Augustin Landier is a Professor of Finance at HEC Paris, Parinitha Sastry is an Assistant Professor of Finance at Columbia Business School, and David Thesmar is the Franco Modigliani Professor of Financial Economics at the MIT Sloan School of Management. This post is based on a recent article forthcoming in the Journal of Financial Economics, by Professor Landier, Professor Sastry, Professor Thesmar, and Professor Jean-Francois Bonnefon.
Over recent years, responsible asset management has developed considerably in size. However, the exact nature of responsible investors’ preferences remains somewhat elusive. Our paper investigates the moral preferences of investors through incentivized experiments.

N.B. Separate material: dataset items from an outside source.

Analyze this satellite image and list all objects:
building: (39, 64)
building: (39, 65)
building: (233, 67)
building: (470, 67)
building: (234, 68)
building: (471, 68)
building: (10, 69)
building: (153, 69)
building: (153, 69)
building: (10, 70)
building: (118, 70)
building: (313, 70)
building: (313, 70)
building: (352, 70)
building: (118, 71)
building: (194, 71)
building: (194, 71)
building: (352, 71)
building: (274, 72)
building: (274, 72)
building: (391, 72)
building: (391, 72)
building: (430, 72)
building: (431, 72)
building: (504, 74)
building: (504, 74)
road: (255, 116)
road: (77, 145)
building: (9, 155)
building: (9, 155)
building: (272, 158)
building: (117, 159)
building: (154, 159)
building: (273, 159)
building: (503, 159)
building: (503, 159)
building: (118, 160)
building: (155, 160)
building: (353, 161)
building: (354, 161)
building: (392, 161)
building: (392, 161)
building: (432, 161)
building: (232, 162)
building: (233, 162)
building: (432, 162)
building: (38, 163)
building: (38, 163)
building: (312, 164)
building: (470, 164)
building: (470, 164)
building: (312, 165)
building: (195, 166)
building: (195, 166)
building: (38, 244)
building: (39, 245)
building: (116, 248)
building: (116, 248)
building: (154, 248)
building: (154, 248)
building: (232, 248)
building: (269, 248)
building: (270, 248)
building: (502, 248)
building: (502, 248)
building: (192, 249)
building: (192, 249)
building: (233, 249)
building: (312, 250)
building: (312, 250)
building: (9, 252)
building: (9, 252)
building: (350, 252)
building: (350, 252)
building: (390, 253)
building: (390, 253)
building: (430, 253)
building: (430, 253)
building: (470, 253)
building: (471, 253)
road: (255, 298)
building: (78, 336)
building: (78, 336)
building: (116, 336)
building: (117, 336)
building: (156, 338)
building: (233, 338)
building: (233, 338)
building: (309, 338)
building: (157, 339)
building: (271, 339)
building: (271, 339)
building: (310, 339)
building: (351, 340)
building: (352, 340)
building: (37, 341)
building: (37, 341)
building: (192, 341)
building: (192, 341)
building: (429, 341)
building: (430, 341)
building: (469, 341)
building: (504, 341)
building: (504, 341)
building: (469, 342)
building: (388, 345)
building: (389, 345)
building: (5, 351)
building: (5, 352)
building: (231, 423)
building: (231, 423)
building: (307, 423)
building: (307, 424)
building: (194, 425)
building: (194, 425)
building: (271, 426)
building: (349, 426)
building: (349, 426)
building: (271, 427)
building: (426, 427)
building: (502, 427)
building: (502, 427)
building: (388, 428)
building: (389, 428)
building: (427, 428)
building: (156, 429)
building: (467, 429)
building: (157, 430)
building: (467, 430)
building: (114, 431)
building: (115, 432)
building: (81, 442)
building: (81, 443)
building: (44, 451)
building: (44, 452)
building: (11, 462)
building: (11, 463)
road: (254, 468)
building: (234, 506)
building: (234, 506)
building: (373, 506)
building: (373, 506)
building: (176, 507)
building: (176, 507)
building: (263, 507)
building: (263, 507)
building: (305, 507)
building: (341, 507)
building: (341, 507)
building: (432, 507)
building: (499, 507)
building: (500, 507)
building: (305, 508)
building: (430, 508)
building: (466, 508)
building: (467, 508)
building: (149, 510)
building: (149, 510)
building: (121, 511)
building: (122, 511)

There are essentially two main views of investors’ ethical preferences in the literature.
- Value-alignment refers to investors’ aversion to owning shares in companies whose business practices conflict with their own moral values. Such investors experience corporate externalities of the portfolio companies they own as a non-pecuniary dividend.
- Impact-seeking investors prioritize the social consequences of their investment choices, valuing the additionality of their actions. For these investors, corporate externalities impact their utilities regardless of their stock holdings, reflecting a preference for making a positive social impact.
Philosophically, value-alignment aligns with deontological ethics, where actions are judged based on adherence to rules, while impact-seeking corresponds with consequentialism, focusing on the outcomes of actions.
Understanding the distinction between these two preferences is crucial for designing financial products that appropriately cater to investors’ moral preferences. For instance, value-alignment investors may prefer to avoid investing in polluting companies that do not align with their values. However, impact-seeking investors may not value divestment if the action does not materially affect those companies, such as if they can secure financing from other sources. Impact-driven investors may prefer engaging with “dirty” companies to improve their practices rather than divesting entirely.
Experimental Design
Our experimental design seeks to disentangle these two types of altruistic preferences in a highly simplified setting. Using a simplified setting ensures that we can directly measure these preferences. We illustrate the conceptual underpinnings of our experiment with the following thought experiment involving a hypothetical company. Imagine a one-period setting where a company’s profit per share is worth $1. Now, assume the company is committed to spending 40% of its profit on charity donations and distributing the rest as a dividend to shareholders. Non-altruistic investors would be willing to pay up to $0.6, the amount they would directly receive as a dividend. However, if investors value the company’s prosocial behavior, the price P they are willing to pay might be at a level higher than $0.6. In this case, P-0.6 measures the component of valuation by the shareholders that reflects their moral preferences.
The key innovation of our experiment is to uncover what type of altruistic preference the investor has, impact-seeking or value-alignment. If an investor is impact-driven, P should be higher than $0.6 only if the donation depends crucially on them buying the stock—what we refer to as pivotality. Indeed, if the company’s donation is set to happen anyhow, her purchase of the stock will have no impact on the externality. Therefore, an impact-driven investor does not feel compelled to pay more than $0.6. In contrast, if investors exhibit value-alignment preferences, the investors valuation of P-0.6 will be the same even if their purchase of the stock has no impact on whether the externality occurs.
We can uncover investor moral preferences by comparing investors’ willingness to pay when corporate externalities either do or do not depend on them buying the stock that is auctioned. This allows us to tease apart value-alignment preferences from impact-seeking preferences.
We implement this insight in an online experiment that asks participants to bid on synthetic companies with randomly varying dividends as well as randomly varying prosocial behavior — some neutral (no externality), some generous (donating profits to charity), and some harmful (reducing charitable contributions). Participants were incentivized with real monetary stakes and underwent a practice quiz to ensure their understanding the auction bidding mechanism.
Key Findings
First, we find that investors are prosocial. In our main specification, participants value 61c each dollar given to, or taken from, charities by the firm. We also find that the scaling of non-pecuniary preferences is close to linear: doubling the size of a social externality doubles its impact on willingness to pay. These results can be seen in the figure below, where we plot the participants’ average willingness to pay for a given level of corporate externalities, after controlling for the direct dividend the participant would receive.
Second, investors’ willingness-to-pay for corporate externalities did not change when those corporate externalities were contingent on investors buying the stock. The figure below shows this result, since the relationship between bids and charity externalities was statistically indistinguishable regardless of whether the investor was pivotal or not.
This suggests that impact-seeking motives were negligible in this context, with value-alignment motives dominating.
Robustness Checks and Further Analysis
The study included a number of robustness checks and heterogeneity splits to assess whether variation in demographic characteristics like education or financial sophistication influenced results, or whether these results changed with larger stakes. Across a range of specifications, we found no statistically significant differences in bidding behavior or sensitivity to pivotality.
Conclusion
In conclusion, the research highlights the predominance of value-alignment preferences among investors. The findings suggest that while investors value corporate externalities in their investment choices, this concern does not translate into preferences for impact. These findings provide insights into designing financial products that align with investors’ ethical considerations.